By Mike Everleth ⋅ January 26, 2010

So, since I’ve identified — with a generous assist by Jennifer MacMillan and Clint Enns — what the current underground film blogs and websites are, it’s now time to encourage others to get in on the fun.

It’s been my belief that more people who enjoy underground films — whatever somebody thinks an underground film is — don’t write about them online because there isn’t a dedicated group of sites regularly sharing links and info. Yes, it’s true there’s an underground film “loop” like there are for mainstream and indie films, but since we don’t follow the “news of the day” pattern of blog posting and article writing, we all kind of do our own thing and don’t have an industry that begs for daily reinforcing.

And that’s a good thing! I find myself learning about new, interesting topics and films and filmmakers daily through the underground film blogging loop. Really, there’s a ton of interesting screenings and film festivals happening all over the world right now that may seem like there’s not much audience for them since the big media sites regularly ignore them, but they exist and audiences do go to them, flock to them, actually. There’s also an unprecedented amount of underground film available on DVD.

Who’s watching these films? I don’t know. If it’s you, you should start writing about them. Share your enthusiasm and love and passion, or even just your middling enjoyment, with the world.

However, I will concede that it can be difficult to write consistently on underground films. Even after devoting time to the Underground Film Journal for almost four years, I admit at times it can be trying, to find that constant motivation, that new angle, that new approach, especially in what seems a mostly indifferent world. Checking pageviews and ad numbers and Google searches of site visitors is like a form of daily, ritualized torture. That’s the disheartening side.

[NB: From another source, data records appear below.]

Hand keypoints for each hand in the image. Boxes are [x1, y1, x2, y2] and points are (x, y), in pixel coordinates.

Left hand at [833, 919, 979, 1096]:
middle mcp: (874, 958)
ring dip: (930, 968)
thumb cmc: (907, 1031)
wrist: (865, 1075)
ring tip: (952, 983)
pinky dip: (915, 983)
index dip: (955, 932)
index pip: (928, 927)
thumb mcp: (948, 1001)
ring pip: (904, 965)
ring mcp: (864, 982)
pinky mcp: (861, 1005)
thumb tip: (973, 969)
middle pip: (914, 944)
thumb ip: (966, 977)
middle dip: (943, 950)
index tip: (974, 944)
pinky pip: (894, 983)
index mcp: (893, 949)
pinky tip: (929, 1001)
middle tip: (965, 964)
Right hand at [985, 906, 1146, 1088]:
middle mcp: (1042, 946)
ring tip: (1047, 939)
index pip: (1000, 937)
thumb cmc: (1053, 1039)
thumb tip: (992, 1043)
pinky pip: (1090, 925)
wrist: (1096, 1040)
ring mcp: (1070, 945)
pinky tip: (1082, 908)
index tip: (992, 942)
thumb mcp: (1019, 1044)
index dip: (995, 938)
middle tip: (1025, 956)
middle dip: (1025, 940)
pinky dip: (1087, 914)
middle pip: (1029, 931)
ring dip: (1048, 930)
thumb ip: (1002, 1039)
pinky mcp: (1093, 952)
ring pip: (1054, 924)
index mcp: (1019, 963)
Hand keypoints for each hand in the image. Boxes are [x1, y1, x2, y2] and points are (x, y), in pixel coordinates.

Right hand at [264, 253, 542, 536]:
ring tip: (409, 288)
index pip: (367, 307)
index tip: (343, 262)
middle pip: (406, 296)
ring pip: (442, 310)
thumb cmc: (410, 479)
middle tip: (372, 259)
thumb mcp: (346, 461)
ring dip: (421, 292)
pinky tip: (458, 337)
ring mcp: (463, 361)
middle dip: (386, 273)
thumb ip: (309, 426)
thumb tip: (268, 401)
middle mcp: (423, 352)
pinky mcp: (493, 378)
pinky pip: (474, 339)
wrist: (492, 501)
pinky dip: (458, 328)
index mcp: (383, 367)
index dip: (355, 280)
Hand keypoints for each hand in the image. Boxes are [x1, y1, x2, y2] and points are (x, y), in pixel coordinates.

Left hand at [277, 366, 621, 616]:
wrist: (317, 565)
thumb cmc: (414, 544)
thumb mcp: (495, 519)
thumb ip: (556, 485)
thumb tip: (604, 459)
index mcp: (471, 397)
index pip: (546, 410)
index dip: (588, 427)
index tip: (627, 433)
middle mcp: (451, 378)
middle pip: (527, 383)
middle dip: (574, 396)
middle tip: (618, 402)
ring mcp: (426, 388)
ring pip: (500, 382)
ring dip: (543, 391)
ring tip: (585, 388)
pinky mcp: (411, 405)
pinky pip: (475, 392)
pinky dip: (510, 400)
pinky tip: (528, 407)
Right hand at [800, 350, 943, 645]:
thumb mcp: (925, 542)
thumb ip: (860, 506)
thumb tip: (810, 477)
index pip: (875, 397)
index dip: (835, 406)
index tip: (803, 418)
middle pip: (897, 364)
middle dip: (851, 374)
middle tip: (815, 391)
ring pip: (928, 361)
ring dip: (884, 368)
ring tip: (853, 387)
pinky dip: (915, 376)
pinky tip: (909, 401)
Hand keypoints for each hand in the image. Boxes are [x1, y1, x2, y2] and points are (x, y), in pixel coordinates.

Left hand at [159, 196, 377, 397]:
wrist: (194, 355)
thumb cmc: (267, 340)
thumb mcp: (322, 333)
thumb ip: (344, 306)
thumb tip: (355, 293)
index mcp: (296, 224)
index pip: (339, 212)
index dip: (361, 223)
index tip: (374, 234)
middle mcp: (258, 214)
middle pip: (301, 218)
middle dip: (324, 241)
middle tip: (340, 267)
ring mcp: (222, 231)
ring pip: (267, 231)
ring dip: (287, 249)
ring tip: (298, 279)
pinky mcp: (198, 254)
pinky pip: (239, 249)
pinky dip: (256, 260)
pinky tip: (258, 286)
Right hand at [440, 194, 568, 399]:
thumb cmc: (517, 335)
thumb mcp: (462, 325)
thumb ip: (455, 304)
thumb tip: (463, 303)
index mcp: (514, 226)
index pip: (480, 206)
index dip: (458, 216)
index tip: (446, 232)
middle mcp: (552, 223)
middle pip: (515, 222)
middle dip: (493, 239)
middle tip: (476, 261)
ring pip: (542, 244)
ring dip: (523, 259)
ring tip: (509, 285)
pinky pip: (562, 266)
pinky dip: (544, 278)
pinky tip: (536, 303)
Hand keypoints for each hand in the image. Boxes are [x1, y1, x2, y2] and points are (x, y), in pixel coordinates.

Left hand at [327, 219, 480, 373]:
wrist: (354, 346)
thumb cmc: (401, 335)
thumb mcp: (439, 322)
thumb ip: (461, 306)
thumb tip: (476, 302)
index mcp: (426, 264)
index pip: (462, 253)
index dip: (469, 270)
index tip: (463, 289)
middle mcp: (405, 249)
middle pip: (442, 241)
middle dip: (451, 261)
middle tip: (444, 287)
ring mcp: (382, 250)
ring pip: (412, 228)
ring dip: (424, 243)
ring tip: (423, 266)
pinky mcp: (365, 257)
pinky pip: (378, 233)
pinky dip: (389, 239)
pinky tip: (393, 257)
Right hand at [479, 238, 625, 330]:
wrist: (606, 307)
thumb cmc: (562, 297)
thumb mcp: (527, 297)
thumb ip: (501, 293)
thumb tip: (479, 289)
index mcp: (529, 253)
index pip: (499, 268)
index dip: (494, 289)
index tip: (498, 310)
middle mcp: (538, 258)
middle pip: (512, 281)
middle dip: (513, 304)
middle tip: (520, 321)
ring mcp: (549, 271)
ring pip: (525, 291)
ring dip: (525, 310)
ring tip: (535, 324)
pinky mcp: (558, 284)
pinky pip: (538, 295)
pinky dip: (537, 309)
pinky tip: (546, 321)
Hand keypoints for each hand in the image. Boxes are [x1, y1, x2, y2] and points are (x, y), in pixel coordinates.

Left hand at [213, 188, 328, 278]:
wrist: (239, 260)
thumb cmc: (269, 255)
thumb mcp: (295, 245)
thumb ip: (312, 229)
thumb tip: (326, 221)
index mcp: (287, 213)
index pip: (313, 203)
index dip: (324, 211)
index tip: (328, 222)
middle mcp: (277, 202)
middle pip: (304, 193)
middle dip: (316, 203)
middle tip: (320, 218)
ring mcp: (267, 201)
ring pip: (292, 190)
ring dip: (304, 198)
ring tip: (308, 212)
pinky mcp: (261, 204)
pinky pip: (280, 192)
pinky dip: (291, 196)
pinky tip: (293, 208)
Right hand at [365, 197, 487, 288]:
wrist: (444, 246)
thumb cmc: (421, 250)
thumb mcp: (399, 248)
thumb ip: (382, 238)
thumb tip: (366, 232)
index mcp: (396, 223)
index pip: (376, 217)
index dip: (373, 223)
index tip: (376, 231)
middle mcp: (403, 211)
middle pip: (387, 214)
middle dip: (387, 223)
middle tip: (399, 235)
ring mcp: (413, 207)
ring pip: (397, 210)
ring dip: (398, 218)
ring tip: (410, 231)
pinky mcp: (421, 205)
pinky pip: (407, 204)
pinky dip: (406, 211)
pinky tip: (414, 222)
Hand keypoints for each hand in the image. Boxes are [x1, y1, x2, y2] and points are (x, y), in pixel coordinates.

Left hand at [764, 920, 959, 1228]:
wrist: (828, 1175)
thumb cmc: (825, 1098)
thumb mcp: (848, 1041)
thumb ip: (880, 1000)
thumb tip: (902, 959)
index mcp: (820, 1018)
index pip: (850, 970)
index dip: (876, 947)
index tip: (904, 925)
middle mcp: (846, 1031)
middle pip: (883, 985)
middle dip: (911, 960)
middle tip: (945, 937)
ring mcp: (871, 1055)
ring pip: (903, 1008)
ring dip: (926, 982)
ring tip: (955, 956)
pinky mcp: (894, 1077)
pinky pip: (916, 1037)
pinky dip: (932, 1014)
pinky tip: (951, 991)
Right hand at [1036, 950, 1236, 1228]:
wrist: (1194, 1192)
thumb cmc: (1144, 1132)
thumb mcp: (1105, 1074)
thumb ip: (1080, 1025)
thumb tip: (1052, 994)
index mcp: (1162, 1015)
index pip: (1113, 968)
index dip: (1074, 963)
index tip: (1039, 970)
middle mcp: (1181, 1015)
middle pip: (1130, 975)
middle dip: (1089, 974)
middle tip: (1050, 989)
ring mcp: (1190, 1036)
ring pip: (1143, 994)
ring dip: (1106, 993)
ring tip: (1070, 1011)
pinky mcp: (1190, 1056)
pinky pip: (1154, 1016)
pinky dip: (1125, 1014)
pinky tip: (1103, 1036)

The uplifting side is seeing how hungry some people are for this type of filmmaking: The appreciative filmmakers who get a review or a video posted up when no other website will have anything to do with them. The audiences who are thankful that I’ve turned them onto something new and unique. They’re out there and they’ll visit your website should you choose to start one.

Back in 1996, I didn’t really know what the hell was going on in the world of underground film. I wasn’t even sure there was anything going on. But, a couple posts here, a couple posts there and I started piecing together a picture. And visitors started coming to my site because there wasn’t another one like it out there.

It was tough going at first, but once the ball started rolling, I soon developed an ever growing field of contacts funneling me films and information. That field is constantly growing and I hear from more and more people who want me to write about something of theirs: A video, a film, a festival, a press release, a poster, a trailer, you name it. (My apologies to the people whose emails I don’t respond to for months at a time.)

The trick is to be just a little bit active. Put up a couple posts on your new blog. Post some comments — helpful ones: don’t spam! — on other film sites. Tweet a couple times a week. Ask a couple people for help. Send nice emails. Small efforts can sometimes lead to big results. Hopefully, things will eventually snowball, or at least provide semi-consistent fodder for you to write about.

And there’s a pretty nice “loop” of underground film blogs and sites that you can plug yourself into. That list I created, some are run by people I’ve become friends with, others I don’t even know if they know I exist. And I’ve made some new contacts from Jennifer and Clint‘s additions. Through our shared interest, it’s easy to bond quickly and underground film folk are usually pretty enthusiastic, encouraging and helpful, even the ones you don’t hear from personally too much. We’re all in it together!

So, go start an underground film blog. Or, just start a blog in general and include some underground film content in it. There are no rules. Do as much or as little as you want. (And I think my next post on this theme will be on social networking and bookmarking tips to help increase traffic if that’s your goal.)

If you read this and are so inspired to start an underground film blog, come back to this post and leave a link in a comment below. On the internet, old blog posts never die unless they get deleted — and I don’t intend on deleting this one anytime soon. Maybe you can inspire more underground film blogs to form.

Writing about underground film isn’t always easy, but it’s usually pretty darn fun.